◆ **About this task**
Turn the listing, from its first line through the line containing "Cápsula Delta Q", into a Markdown table with the columns Row and Line, putting each line in its own numbered row and leaving out blank lines.

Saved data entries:
+===+
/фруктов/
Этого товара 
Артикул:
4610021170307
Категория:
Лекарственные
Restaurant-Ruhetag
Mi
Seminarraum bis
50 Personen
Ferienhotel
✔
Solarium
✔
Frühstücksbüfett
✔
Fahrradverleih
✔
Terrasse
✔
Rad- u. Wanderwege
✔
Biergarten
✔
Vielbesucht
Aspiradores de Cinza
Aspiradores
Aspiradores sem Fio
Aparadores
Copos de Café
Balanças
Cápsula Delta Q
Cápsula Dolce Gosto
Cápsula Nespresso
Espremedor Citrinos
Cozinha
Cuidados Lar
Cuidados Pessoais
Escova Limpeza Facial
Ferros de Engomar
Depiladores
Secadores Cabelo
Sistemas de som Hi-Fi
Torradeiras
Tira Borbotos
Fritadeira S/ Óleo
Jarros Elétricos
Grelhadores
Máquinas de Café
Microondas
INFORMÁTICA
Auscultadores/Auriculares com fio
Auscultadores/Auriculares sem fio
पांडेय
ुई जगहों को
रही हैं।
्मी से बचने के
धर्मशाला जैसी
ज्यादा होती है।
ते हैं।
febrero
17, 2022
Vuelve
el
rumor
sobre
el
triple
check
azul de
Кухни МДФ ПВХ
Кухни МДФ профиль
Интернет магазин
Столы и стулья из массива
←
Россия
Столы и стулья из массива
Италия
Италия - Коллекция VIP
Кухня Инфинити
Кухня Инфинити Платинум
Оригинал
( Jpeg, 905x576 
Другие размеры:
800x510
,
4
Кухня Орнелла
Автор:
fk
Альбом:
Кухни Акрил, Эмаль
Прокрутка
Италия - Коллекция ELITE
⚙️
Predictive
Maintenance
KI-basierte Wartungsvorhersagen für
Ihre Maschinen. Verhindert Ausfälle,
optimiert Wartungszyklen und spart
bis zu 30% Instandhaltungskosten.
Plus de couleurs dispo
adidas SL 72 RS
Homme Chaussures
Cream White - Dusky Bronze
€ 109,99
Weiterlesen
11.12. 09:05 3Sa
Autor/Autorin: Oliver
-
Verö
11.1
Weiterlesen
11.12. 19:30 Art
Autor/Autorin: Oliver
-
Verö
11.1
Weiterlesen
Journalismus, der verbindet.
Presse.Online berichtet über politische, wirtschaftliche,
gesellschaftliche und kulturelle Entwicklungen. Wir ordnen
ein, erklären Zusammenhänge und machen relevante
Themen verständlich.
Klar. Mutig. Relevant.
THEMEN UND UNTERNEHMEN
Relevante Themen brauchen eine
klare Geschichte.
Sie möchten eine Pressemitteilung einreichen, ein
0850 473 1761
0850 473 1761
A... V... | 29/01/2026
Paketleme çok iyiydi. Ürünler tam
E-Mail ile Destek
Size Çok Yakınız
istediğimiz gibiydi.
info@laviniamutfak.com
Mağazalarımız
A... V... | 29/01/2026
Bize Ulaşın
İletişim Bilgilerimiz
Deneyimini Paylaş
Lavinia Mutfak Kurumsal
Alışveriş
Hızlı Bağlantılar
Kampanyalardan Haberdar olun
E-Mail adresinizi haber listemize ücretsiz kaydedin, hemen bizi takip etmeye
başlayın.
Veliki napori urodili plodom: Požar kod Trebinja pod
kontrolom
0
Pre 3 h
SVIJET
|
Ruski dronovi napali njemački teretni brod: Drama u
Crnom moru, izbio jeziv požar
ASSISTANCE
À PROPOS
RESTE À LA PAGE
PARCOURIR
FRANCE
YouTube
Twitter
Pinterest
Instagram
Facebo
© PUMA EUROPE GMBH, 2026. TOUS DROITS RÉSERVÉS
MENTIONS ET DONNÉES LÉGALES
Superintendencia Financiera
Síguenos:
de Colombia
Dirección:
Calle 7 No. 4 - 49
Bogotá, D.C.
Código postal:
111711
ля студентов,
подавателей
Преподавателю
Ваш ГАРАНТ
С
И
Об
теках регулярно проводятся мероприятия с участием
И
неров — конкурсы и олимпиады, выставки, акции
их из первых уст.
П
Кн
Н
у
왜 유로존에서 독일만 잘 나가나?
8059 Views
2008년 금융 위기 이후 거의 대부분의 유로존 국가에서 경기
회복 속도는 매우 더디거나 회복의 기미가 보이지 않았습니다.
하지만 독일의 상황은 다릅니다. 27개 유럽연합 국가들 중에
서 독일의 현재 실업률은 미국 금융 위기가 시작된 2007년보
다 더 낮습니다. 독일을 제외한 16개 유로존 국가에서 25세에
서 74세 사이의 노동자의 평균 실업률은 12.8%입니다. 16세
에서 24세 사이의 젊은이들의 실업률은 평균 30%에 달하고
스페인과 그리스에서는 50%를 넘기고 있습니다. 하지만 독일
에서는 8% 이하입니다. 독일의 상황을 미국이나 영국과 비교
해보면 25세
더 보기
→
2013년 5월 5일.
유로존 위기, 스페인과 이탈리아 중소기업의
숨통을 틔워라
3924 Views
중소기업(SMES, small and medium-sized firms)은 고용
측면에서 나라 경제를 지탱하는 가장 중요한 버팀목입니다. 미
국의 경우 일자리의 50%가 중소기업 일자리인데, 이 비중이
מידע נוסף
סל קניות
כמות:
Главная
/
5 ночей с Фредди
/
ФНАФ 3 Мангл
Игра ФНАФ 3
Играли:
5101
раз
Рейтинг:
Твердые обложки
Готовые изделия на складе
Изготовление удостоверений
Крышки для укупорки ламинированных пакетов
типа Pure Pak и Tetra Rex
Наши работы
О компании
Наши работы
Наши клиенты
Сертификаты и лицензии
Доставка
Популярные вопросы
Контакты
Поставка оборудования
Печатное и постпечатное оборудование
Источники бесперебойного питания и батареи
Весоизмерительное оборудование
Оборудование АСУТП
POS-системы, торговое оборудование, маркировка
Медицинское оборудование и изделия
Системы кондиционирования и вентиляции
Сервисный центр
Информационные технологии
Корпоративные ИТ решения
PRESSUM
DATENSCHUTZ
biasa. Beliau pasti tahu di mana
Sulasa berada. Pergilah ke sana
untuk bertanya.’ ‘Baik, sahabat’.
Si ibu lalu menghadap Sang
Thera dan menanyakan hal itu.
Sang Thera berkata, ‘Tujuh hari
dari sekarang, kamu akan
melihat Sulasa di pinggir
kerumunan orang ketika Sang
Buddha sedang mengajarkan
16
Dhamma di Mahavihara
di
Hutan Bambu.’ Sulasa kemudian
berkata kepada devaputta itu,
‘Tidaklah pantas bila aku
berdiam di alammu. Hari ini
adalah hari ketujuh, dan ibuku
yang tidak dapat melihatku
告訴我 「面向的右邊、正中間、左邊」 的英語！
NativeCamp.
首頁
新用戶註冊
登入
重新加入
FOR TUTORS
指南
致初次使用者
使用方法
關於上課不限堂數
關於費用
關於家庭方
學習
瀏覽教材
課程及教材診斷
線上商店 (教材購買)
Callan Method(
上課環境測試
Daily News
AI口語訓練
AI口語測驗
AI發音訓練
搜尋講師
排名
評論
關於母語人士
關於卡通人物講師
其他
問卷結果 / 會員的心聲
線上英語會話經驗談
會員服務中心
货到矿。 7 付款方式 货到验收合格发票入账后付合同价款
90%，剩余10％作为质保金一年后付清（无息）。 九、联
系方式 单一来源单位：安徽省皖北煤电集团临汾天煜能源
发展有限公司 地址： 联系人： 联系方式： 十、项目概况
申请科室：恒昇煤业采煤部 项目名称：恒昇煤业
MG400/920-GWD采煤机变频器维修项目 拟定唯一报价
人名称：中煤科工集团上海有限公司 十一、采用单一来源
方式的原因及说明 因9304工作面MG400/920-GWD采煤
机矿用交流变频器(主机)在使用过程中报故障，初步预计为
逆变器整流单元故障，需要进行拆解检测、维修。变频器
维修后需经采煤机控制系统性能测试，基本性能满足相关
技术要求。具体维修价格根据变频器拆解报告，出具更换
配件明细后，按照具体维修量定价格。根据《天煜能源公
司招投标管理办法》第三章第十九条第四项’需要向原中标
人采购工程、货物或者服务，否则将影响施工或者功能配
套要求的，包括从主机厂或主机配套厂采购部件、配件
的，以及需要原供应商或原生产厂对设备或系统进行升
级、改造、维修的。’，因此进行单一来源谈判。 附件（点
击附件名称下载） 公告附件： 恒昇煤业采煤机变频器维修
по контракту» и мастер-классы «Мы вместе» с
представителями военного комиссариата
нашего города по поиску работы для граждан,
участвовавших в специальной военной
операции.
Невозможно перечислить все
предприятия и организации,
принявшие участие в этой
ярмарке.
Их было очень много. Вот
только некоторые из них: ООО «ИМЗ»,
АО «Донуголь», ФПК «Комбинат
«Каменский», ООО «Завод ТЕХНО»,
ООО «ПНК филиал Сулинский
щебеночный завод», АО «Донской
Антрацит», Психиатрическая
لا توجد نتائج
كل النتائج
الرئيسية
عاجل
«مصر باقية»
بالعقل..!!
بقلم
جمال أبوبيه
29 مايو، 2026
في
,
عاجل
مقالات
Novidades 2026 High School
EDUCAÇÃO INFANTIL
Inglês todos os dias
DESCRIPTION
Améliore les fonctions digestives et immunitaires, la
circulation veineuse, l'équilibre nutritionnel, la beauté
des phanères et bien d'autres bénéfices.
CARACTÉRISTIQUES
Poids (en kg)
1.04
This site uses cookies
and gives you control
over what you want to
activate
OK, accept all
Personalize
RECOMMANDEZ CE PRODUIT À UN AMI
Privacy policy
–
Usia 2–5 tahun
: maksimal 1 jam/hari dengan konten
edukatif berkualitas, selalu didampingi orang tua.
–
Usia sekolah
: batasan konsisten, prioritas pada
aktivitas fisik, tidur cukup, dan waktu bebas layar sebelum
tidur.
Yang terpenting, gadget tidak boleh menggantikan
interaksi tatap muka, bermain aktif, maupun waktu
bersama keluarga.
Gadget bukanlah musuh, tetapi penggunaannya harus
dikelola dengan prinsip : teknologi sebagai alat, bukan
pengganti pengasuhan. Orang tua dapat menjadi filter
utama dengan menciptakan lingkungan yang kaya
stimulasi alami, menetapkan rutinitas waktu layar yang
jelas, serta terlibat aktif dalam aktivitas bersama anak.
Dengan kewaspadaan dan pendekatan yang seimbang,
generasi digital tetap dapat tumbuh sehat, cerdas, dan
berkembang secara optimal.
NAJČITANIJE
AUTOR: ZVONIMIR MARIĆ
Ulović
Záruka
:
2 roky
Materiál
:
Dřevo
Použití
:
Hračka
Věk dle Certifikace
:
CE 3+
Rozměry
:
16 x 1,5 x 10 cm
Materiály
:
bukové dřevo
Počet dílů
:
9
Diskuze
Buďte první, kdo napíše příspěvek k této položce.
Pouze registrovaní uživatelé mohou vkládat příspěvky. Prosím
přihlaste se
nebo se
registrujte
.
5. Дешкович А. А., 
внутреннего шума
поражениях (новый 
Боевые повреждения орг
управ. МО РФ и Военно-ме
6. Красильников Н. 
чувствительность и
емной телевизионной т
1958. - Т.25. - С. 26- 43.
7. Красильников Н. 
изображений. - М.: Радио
+===+
◆ **Problem solution**
| Row | Line |
|---|---|
| 1 | /фруктов/ |
| 2 | Этого товара  |
| 3 | Артикул: |
| 4 | 4610021170307 |
| 5 | Категория: |
| 6 | Лекарственные |
| 7 | Restaurant-Ruhetag |
| 8 | Mi |
| 9 | Seminarraum bis |
| 10 | 50 Personen |
| 11 | Ferienhotel |
| 12 | ✔ |
| 13 | Solarium |
| 14 | ✔ |
| 15 | Frühstücksbüfett |
| 16 | ✔ |
| 17 | Fahrradverleih |
| 18 | ✔ |
| 19 | Terrasse |
| 20 | ✔ |
| 21 | Rad- u. Wanderwege |
| 22 | ✔ |
| 23 | Biergarten |
| 24 | ✔ |
| 25 | Vielbesucht |
| 26 | Aspiradores de Cinza |
| 27 | Aspiradores |
| 28 | Aspiradores sem Fio |
| 29 | Aparadores |
| 30 | Copos de Café |
| 31 | Balanças |
| 32 | Cápsula Delta Q |